2005; Schmitz et al.
2006; Takarae et al.
2007; Thakkar et al.
2008; but patterns of underactivation have also been reported; Kana et al.
2007; Luna et al.
2002; Minshew et al.
2002; Schmitz et al.
2006; Solomon et al.
2009). If normal age-related compensatory processes cannot be recruited in autism because the cognitive reserves are already in use at young age, one would expect a faster decline in cognitive performance in elderly with autism than in healthy controls. However, this account does not explain why the accelerated decrease was only observed for immediate reproduction of visual information.
The present study suffers from some limitations complicating the interpretation of these findings. First, a relatively small number of participants over 60 years of age were included, while it is known that various cognitive problems in healthy aging start to emerge only at the age of 60 (Nilsson et al.
2009; Treitz et al.
2007). Visual inspection of the figures (Figs.
2,
3) suggests that especially after the age of 75 performance is affected differently. Second, even though we verified the clinical diagnosis with a self-report questionnaire, we did not use other diagnostic measures to control whether the autism diagnoses were indeed correct. Third, most of the participants with autism were high functioning and received their autism diagnosis in late adulthood, which implies that the current findings may not be representative for the whole autism population. Moreover, we used the DART as a test of IQ, but this test of verbal intelligence might overestimate the IQs of some participants with autism as individuals with autism are sometimes very good in the automatic, rigid decoding of words, without having corresponding abilities in other skills. Nonetheless, given that for most participants the educational level was at or above average, we believe that we did solely include high functioning individuals.

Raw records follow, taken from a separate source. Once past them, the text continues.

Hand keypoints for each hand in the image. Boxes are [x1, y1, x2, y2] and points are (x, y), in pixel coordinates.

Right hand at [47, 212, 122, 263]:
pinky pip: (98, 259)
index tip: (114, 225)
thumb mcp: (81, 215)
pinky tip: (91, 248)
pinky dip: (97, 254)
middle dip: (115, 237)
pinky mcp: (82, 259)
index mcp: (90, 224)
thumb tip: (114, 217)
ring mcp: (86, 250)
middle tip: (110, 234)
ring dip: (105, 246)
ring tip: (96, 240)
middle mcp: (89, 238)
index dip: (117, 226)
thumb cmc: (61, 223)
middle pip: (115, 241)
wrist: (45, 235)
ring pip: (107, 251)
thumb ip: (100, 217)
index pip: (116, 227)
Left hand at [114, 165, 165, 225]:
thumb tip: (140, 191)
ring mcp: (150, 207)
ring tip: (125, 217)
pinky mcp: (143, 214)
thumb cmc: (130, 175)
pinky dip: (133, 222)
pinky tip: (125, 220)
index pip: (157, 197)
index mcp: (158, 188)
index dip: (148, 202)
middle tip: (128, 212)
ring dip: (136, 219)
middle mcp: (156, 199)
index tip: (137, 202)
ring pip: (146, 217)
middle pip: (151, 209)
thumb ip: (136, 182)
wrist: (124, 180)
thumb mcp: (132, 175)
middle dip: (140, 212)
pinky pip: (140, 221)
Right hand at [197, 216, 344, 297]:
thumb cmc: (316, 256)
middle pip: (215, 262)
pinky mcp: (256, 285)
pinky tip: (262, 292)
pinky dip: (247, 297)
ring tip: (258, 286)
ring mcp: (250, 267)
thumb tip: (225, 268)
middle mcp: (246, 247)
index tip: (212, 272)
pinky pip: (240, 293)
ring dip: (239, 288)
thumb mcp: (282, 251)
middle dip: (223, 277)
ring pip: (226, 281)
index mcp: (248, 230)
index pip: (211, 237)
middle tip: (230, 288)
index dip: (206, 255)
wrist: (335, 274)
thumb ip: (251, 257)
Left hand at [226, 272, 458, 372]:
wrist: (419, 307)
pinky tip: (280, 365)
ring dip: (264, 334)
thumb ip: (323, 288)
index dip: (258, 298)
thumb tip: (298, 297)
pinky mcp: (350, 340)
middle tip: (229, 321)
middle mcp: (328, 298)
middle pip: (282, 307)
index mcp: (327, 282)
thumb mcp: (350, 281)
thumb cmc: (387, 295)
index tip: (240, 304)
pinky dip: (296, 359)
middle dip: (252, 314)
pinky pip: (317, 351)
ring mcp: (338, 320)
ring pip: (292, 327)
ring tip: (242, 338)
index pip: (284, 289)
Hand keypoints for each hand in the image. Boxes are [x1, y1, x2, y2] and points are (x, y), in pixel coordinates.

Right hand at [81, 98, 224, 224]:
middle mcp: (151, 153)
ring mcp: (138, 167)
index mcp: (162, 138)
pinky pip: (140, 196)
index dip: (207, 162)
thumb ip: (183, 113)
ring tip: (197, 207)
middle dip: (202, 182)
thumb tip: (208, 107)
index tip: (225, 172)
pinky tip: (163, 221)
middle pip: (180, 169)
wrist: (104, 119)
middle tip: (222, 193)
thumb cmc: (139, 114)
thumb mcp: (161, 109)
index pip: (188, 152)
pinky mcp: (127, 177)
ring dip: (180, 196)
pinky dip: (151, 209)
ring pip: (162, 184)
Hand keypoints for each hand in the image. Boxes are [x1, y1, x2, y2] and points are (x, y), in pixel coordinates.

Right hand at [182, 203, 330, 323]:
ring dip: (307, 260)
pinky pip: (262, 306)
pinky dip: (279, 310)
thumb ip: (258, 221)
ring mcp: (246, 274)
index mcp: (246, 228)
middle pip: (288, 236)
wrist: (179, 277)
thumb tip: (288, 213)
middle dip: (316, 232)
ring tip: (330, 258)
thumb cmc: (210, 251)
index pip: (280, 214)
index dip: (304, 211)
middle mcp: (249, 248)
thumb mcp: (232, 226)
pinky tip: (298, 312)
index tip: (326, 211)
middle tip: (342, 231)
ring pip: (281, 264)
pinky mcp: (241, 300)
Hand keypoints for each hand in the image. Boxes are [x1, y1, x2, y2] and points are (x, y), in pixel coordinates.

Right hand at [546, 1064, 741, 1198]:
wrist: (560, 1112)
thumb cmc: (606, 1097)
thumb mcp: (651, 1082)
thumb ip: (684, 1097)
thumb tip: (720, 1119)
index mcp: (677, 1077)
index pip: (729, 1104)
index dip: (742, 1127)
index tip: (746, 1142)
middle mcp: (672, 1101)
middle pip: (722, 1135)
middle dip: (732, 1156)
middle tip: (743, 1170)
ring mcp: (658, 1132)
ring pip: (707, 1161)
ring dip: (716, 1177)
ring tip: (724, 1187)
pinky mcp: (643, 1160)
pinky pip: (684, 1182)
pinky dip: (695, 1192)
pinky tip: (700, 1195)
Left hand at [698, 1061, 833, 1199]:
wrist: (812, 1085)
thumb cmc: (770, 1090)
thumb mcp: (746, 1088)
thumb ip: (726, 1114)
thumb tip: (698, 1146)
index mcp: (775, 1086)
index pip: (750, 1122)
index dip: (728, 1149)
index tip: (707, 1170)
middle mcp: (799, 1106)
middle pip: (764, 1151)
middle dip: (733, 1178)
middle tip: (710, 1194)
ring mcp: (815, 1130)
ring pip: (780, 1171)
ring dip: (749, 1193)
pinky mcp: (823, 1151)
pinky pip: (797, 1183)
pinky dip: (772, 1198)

In sum, aging might have a different impact in people with psychiatric disorders, like autism, than in controls, but the effect of aging in HFA depends largely on the cognitive domain under study. Although the aging trajectory for people with HFA is typical for most cognitive domains (i.e., parallel development), it is atypical and diverges from the normal pattern for some cognitive domains. On the one hand there is suggestive evidence for a double jeopardy aging pattern, while on the other hand there is evidence for a safeguard aging pattern. This divergence of developmental patterns for different cognitive domains has been observed in autism with respect to the cognitive development from childhood to adulthood as well (Luna et al.

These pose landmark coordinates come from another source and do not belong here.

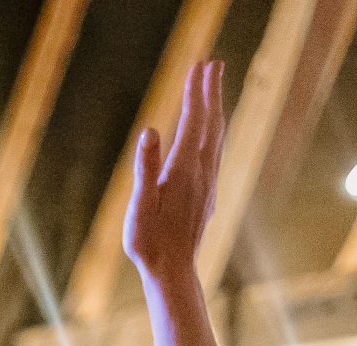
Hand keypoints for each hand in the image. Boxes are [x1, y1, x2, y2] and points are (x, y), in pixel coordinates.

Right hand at [124, 61, 225, 283]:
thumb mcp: (139, 206)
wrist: (173, 272)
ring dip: (216, 109)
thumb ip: (145, 167)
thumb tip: (150, 132)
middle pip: (211, 123)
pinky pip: (215, 152)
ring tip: (215, 88)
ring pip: (217, 136)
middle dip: (212, 92)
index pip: (194, 121)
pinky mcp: (207, 194)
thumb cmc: (150, 242)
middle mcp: (202, 172)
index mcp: (184, 169)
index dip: (196, 92)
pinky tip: (212, 131)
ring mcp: (207, 183)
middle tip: (214, 64)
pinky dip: (215, 131)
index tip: (200, 65)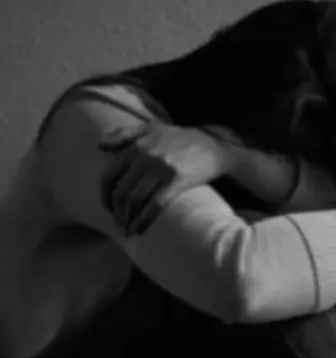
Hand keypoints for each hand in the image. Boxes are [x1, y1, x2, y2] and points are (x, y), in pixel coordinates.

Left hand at [99, 120, 242, 235]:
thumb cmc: (181, 138)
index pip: (109, 174)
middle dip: (115, 212)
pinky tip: (139, 230)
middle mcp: (145, 157)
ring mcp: (160, 169)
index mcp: (136, 146)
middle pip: (120, 191)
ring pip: (134, 200)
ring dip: (127, 219)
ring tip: (127, 230)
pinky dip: (144, 221)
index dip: (104, 195)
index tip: (108, 207)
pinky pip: (155, 205)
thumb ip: (124, 134)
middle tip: (118, 222)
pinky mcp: (176, 181)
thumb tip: (98, 145)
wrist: (214, 145)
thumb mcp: (151, 128)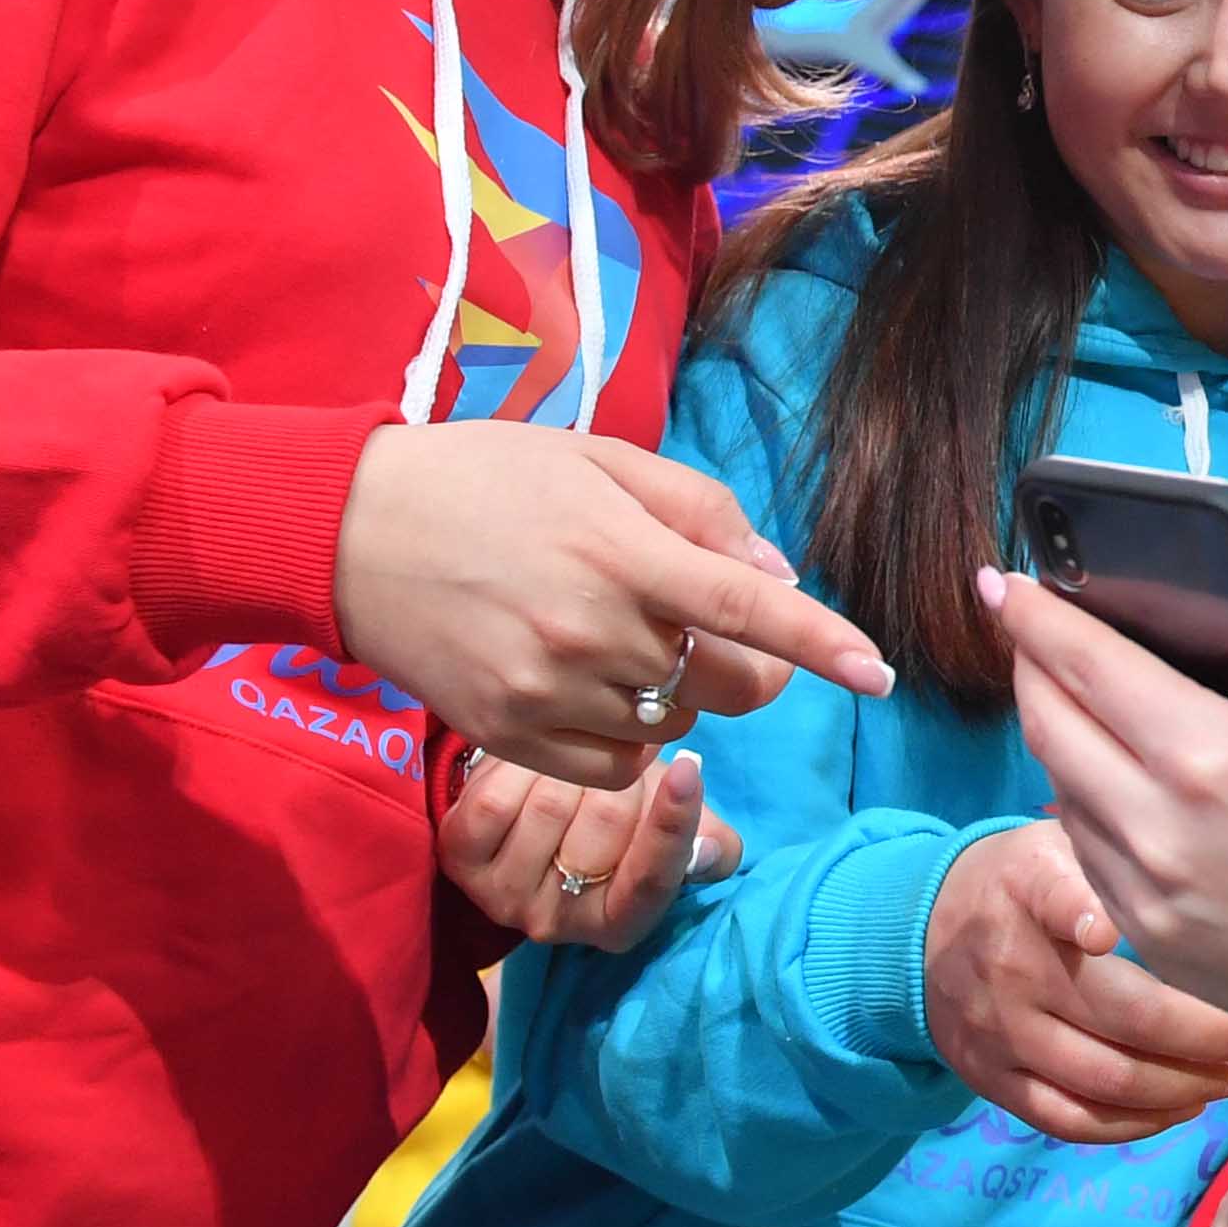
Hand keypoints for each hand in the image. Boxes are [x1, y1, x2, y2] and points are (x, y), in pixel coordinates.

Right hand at [333, 422, 889, 787]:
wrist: (348, 529)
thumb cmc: (485, 478)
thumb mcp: (599, 461)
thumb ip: (697, 510)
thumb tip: (776, 572)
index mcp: (621, 551)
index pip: (749, 607)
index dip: (823, 642)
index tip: (880, 673)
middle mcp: (590, 629)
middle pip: (724, 684)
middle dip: (748, 667)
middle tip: (716, 630)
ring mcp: (545, 690)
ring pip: (671, 723)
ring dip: (675, 691)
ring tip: (620, 638)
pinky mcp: (505, 733)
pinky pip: (614, 765)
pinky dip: (629, 738)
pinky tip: (597, 689)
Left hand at [438, 740, 739, 948]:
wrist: (535, 807)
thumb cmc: (617, 819)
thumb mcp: (669, 829)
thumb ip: (707, 840)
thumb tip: (708, 846)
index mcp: (618, 924)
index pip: (651, 880)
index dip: (672, 824)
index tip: (689, 767)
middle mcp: (557, 925)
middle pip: (604, 821)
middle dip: (620, 774)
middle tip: (622, 760)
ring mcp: (502, 897)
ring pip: (551, 803)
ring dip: (570, 765)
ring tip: (576, 763)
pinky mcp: (459, 860)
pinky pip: (497, 798)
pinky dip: (518, 766)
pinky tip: (529, 767)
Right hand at [922, 823, 1227, 1146]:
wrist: (923, 931)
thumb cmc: (1024, 881)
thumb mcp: (1054, 842)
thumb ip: (1107, 853)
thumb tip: (1177, 860)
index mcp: (1030, 894)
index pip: (1060, 900)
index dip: (1086, 913)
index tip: (1116, 930)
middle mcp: (1014, 972)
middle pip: (1125, 1019)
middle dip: (1211, 1039)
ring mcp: (1002, 1037)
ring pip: (1106, 1082)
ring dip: (1188, 1088)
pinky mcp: (994, 1081)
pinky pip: (1071, 1120)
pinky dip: (1136, 1124)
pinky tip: (1187, 1106)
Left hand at [994, 502, 1227, 1019]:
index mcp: (1207, 756)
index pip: (1085, 665)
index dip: (1036, 616)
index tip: (1003, 581)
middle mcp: (1154, 826)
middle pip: (1048, 724)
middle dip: (1030, 664)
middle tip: (1028, 626)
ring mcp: (1143, 890)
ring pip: (1057, 788)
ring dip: (1053, 733)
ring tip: (1071, 694)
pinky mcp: (1148, 935)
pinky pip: (1084, 850)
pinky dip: (1079, 800)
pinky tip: (1110, 778)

2007). The current findings show that knowledge regarding autism based on studies in childhood and adulthood cannot be translated directly to elderly with autism, as different deficits are present depending of the age of individual with autism. Before we can draw firm conclusions, the current findings need to be replicated in a large study in which more elderly above 75 years of age should be included. Also, cognitive domains under study need to be extended to social cognition, as social impairments form an important part of the challenges that elderly with autism encounter.